= Excerpt provided =
● ● ● ●

The broadcasting of the outlawed terrorist channel 'Al-Manar TV' to Europe by the Egyptian satellite provider Nilesat continues to be in direct violation of the EU-Egypt Action Plan and constitutes a radicalisation threat to European security. In the Commission’s reply to Question H-0011/09 it was stated that the subcommittee on political matters with Egypt is the 'appropriate mechanism' for raising the broadcasting of 'Al-Manar TV' by Nilesat. Did the Council put the issue of Nilesat’s broadcasting of 'Al-Manar TV' on the agenda of the 2nd EU-Egypt subcommittee meeting on 'Political Matters: Human Rights and Democracy – International and Regional Issues' on 7-8 July 2009? Could the Council outline what commitments Egypt gave in order to stop the broadcasting of 'Al-Manar TV' on Nilesat?


(EN) The present answer, which has been drawn up by the Presidency and is not binding on either the Council or its members as such, was not presented orally at Question Time to the Council during the September 2009 part-session of the European Parliament in Strasbourg.

I am grateful to the Honourable Member for his question about the Egyptian satellite provider Nilesat, whose broadcasts of the Lebanese "Al-Manar TV" can reach the territory of the European Union. The Council understands the concern of the honourable Member that some of the material broadcast by the station could amount to incitement to hatred.

In order to achieve a lasting improvement in matters of xenophobia, intolerance, and sectarian hatred there is no better method than dialogue. It is encouraging to see, therefore, that more than 80 countries, among them Egypt, Lebanon, Gulf states and most EU member states, have joined the UN Alliance of Civilizations, whose main mission is to prevent conflicts due to prejudice and cultural or religious misconceptions. Several UN AoC programmes focus on media literacy and ethics.

Thus, the Council, considers that dialogue with Egypt is the most effective way to encourage the Egyptian government to progress in the area of human rights. This dialogue takes place through the institutional structure of sub-committees and political dialogue, and provides an opportunity for exchanges of views on a variety of issues.

● ● ● ●

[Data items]
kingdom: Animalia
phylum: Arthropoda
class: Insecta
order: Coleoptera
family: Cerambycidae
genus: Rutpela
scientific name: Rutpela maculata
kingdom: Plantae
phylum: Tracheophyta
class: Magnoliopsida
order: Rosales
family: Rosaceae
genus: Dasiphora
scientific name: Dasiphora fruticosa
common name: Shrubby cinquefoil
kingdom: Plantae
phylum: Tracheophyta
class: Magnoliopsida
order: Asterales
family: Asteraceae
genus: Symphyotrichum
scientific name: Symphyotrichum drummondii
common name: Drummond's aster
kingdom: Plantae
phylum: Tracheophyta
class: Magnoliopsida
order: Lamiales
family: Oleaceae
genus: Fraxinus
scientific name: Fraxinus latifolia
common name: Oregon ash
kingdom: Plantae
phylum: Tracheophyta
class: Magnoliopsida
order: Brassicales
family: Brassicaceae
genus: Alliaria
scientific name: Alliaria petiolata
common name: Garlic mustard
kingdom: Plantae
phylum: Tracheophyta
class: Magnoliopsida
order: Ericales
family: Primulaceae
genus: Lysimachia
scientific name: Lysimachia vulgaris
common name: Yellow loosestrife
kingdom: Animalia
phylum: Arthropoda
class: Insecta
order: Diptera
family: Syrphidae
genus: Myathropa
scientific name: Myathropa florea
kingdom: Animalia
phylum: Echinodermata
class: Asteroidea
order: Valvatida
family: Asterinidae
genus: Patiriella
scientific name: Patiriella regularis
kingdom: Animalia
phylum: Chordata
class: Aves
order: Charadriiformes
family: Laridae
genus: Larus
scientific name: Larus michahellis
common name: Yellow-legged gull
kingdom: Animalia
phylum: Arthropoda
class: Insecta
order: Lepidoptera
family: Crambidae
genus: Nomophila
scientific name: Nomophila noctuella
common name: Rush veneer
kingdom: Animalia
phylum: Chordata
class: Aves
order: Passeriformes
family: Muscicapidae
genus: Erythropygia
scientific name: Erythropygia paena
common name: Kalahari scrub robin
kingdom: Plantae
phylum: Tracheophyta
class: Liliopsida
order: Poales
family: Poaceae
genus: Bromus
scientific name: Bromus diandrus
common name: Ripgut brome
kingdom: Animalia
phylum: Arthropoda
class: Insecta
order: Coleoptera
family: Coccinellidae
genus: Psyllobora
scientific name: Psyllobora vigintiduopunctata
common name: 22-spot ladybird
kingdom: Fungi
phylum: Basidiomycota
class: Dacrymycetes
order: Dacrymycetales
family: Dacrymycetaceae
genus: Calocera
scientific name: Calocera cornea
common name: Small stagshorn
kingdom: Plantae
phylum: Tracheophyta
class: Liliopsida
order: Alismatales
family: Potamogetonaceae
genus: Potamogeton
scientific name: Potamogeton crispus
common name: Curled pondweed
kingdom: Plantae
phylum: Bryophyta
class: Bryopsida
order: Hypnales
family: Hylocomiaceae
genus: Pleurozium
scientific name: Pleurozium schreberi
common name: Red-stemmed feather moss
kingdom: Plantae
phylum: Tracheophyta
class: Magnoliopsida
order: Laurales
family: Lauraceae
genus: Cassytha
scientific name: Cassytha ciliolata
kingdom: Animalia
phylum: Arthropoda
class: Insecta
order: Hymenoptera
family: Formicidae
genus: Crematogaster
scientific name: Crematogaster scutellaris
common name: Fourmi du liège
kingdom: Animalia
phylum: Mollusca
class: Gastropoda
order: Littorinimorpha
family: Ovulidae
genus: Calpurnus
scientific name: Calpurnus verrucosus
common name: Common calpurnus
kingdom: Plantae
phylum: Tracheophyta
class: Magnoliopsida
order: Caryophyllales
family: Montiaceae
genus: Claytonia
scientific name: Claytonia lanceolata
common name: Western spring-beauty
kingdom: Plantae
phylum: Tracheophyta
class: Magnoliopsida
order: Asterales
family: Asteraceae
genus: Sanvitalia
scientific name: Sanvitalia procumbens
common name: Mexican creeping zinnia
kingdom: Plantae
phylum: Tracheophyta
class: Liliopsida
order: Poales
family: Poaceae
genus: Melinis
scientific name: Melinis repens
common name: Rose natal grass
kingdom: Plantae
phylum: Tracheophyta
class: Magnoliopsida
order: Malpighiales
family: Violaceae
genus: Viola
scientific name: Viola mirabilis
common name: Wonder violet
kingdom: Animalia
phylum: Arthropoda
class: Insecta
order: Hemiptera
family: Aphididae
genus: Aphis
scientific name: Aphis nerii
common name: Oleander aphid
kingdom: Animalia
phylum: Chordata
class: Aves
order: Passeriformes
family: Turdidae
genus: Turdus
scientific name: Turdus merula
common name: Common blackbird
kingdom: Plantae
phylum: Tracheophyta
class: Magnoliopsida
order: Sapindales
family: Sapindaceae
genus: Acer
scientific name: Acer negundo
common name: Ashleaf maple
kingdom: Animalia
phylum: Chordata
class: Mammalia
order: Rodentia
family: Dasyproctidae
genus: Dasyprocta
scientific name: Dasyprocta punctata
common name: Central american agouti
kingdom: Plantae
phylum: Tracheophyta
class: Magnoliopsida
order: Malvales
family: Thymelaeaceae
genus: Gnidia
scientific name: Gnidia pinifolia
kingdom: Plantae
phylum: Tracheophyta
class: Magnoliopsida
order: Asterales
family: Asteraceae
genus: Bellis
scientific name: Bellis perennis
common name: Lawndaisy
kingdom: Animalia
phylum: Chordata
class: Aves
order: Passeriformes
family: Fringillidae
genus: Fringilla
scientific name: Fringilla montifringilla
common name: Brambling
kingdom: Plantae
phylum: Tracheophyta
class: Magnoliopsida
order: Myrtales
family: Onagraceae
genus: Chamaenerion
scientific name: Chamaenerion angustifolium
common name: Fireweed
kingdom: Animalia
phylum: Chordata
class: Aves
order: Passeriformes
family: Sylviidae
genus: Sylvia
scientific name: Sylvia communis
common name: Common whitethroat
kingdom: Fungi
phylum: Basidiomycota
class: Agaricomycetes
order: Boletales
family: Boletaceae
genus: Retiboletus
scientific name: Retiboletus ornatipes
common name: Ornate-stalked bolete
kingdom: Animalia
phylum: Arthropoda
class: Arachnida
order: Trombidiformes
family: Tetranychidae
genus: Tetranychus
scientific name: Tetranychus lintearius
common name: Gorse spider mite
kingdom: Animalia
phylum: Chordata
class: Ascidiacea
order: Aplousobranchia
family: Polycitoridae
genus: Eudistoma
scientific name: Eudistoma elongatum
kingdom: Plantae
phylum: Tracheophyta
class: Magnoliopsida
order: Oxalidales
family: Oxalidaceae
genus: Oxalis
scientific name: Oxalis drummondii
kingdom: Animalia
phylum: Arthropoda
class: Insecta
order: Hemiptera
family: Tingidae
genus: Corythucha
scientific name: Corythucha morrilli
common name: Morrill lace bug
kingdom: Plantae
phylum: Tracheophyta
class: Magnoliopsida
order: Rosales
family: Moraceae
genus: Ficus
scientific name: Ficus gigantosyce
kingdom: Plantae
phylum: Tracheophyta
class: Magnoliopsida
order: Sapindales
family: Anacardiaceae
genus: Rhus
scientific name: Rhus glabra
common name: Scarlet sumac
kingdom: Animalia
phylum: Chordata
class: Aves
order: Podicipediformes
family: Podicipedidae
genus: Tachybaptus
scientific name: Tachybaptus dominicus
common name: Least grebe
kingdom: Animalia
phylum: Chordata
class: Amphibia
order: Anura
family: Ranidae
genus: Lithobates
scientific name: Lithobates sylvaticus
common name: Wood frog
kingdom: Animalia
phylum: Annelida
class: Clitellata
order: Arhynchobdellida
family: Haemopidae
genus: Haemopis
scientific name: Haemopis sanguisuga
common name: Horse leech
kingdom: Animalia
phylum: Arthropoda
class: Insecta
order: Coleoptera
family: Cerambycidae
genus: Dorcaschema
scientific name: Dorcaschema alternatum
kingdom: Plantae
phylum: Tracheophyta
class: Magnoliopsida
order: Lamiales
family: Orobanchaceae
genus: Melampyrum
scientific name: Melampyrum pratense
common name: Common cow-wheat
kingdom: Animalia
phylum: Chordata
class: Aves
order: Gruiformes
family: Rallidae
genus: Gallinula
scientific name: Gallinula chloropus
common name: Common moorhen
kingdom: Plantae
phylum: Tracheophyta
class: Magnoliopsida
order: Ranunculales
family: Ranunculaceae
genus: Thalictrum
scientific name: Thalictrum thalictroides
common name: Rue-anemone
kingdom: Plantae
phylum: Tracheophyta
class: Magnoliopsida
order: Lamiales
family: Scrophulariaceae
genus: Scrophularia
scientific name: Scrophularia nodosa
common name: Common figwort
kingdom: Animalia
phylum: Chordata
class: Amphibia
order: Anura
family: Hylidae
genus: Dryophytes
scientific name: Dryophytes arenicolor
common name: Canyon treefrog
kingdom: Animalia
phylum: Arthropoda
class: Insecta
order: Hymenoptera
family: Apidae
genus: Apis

● ● ● ●

= Work to complete =
Go on with the text about Nilesat's broadcasts of Al-Manar TV, starting right after its last sentence.

= Exercise answer =
The Council had already addressed the specific concerns raised by the Honourable Member in its statement related to the 5th EU-Egypt association Council, which stated that "The EU encourages Egypt to continue to pursue efforts aimed at fighting discrimination on all grounds and at promoting tolerance in matters related to culture, religion and beliefs and minorities. In this context, the EU is concerned about the discriminatory content in some of the broadcasts of the Al-Manar television channel distributed by the Egyptian satellite Nilesat. The EU condemns any advocacy of national, racial or religious hatred that constitutes incitement to discrimination, hostility or violence".

At the sub-committee on political matters with Egypt, whose second meeting took place in Cairo on 7 and 8 July 2009, the issue of the broadcasting of "Al-Manar TV" was raised for the EU side within the framework of issues related to the fight against racism, xenophobia and intolerance, including the undertaking in the joint EU-Egypt Action Plan to “strengthen the role of media in combating xenophobia and discrimination on the grounds of religious belief or culture” and encouraging the media “to assume its responsibilities in this regard.

Egypt refrained from providing a reply, on the grounds that Al-Manar was an individual case. Egypt also failed to offer a commitment to address the case. The reaction of Egypt should however not prevent us from continuing the dialogue. The Honourable Member can be assured that the Council will continue to pay close attention to this issue and is ready to raise it on another occasion within the EU’s regular political dialogue with Egypt.


Question no 15 by Ryszard Czarnecki(H-0292/09)
 Subject: Situation in Pakistan

Officially, a civilian government is currently in power in Pakistan. Does the Council believe that the civilian government is in full control of the situation in the country or does it also think that, as in the past, real power lies with the Pakistani army?


(EN) The present answer, which has been drawn up by the Presidency and is not binding on either the Council or its members as such, was not presented orally at Question Time to the Council during the September 2009 part-session of the European Parliament in Strasbourg.

The general elections in February 2008 brought democracy back to Pakistan. The Council recognises this as a major progress for Pakistan. Strengthening democracy and stability remains the EU’s main objective in its cooperation with Pakistan.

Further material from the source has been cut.